Don’t Know Much About® the Bible

The Devil can scripture for his own purpose.

–Shakespeare, The Merchant of Venice

Throughout history, the Bible has been used to justify many arguments. Often those biblical citations are mistaken, taken out of context, based on a mistranslation –or simply misused. These myths and misconceptions about what is in the Bible led me to write Don’t Know Much About® the Bible. 

 

In American history, the Bible was cited to both justify slavery and call for its abolition. For centuries, slavers pointed to a passage in the book of Genesis to justify the cruel, murderous enslavement of millions of Africans. It is a part of the story of Noah that is not usually told in Sunday school.

After building the ark, loading the animals two by two, and weathering the Flood, Noah and his family reach dry land. Noah begins to plant and grows some grapes to make wine:

20 And Noah began to be an husbandman, and he planted a vineyard:

21 And he drank of the wine, and was drunken; and he was uncovered within his tent.

22 And Ham, the father of Canaan, saw the nakedness of his father, and told his two brethren without.

23 And Shem and Japheth took a garment, and laid it upon both their shoulders, and went backward, and covered the nakedness of their father; and their faces were backward, and they saw not their father’s nakedness.

24 And Noah awoke from his wine, and knew what his younger son had done unto him.

25 And he said, Cursed be Canaan; a servant of servants shall he be unto his brethren.

26 And he said, Blessed be the Lord God of Shem; and Canaan shall be his servant.

27 God shall enlarge Japheth, and he shall dwell in the tents of Shem; and Canaan shall be his servant.

–Genesis 9:20-27 King James Version

The passage is a bit garbled. But the “curse of Ham” was used to justify the enslavement of people of African ancestry, who were believed to be descendants of Ham, through his son Canaan.

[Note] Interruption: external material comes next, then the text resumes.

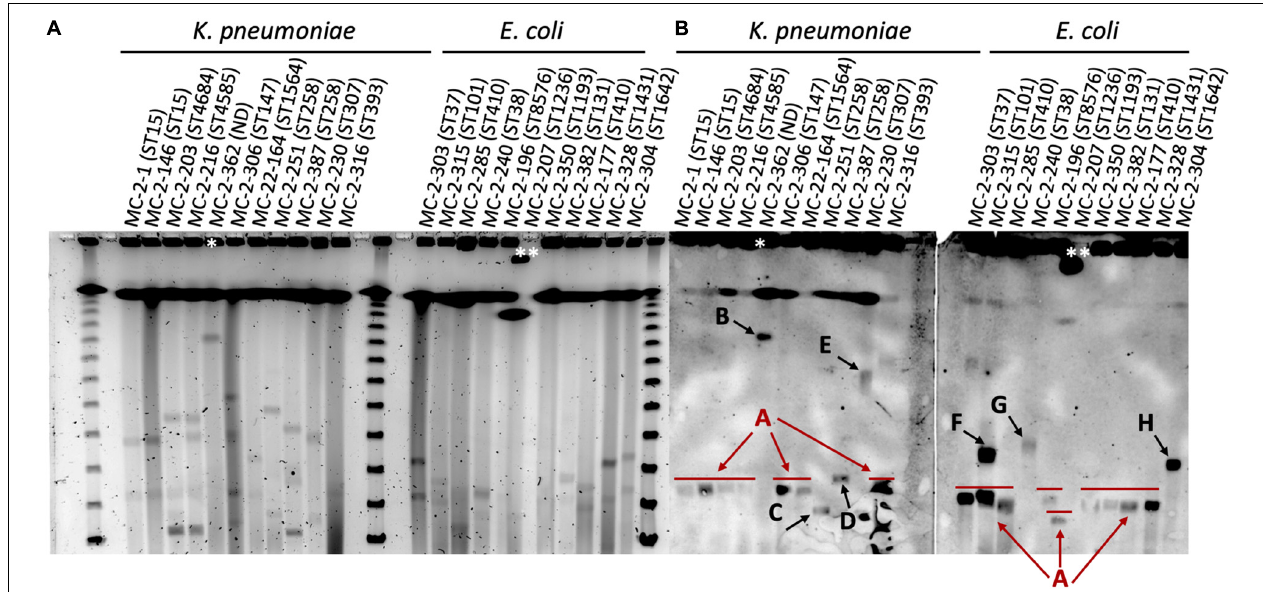
FIGURE 2 | (A) S1-nuclease-PFGE profiles and (B) corresponding southern hybridization membranes with bla KPC probes of selected K. pneumoniae and E. coli isolates in this study. The ST of both K. pneumoniae and E. coli isolates is shown in brackets. Arrows indicate the different arbitrarily designated plasmid types. Lambda ladder PFGE Marker (New England Biolabs, United States). * Enterobacter sp. isolate. **The PFGE plug moved from the loading site, so the band is shifted. ND, not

This theory was widely held during the eighteenth to twentieth centuries to justify both slavery and the racist notion of the inferiority of Blacks, and added to the many biblical references used by Christians to justify enslavement.

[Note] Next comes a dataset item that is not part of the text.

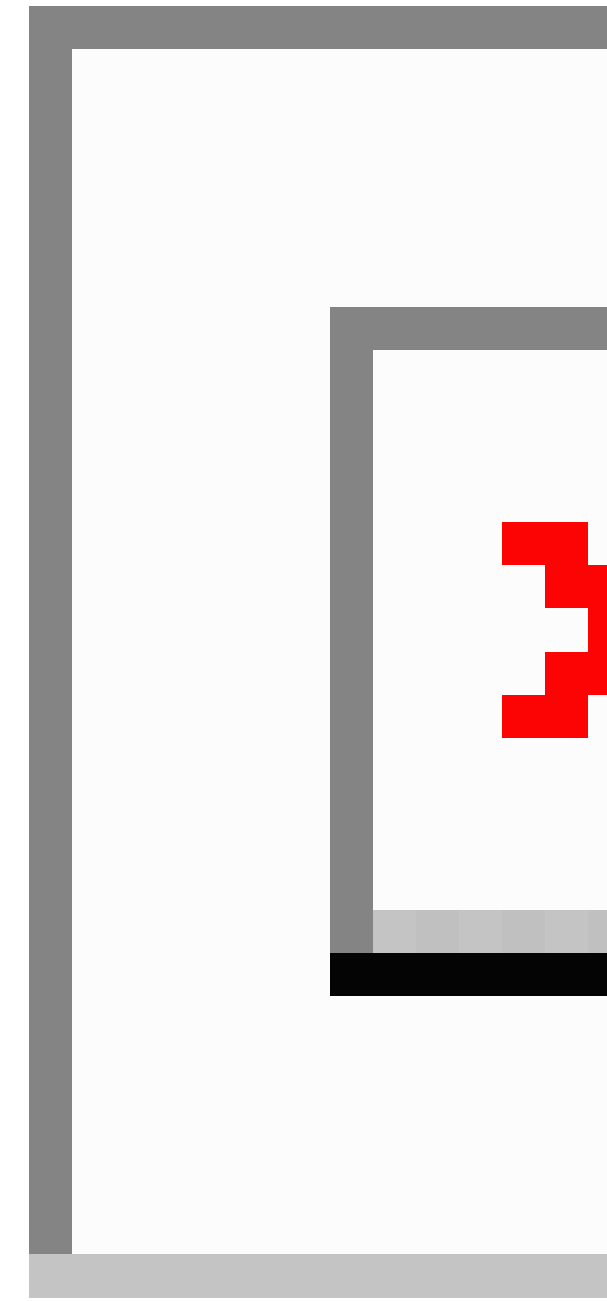
Figure 2. Screenshot of the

Gradually, other Christians argued that to enslave another human was a basic contradiction of Jesus’s teachings, including the Christian version of the “Golden Rule”:

Therefore all things whatsoever ye would that men should do to you, do ye even so to them: for this is the law and the prophets.

–Matthew 7: 12 (King James Version)

There are many other instances of the Bible and religion being used as a weapon throughout American history, including the anti-Catholic “Bible Riots” in Philadelphia in 1844, which I wrote about in A Nation Rising.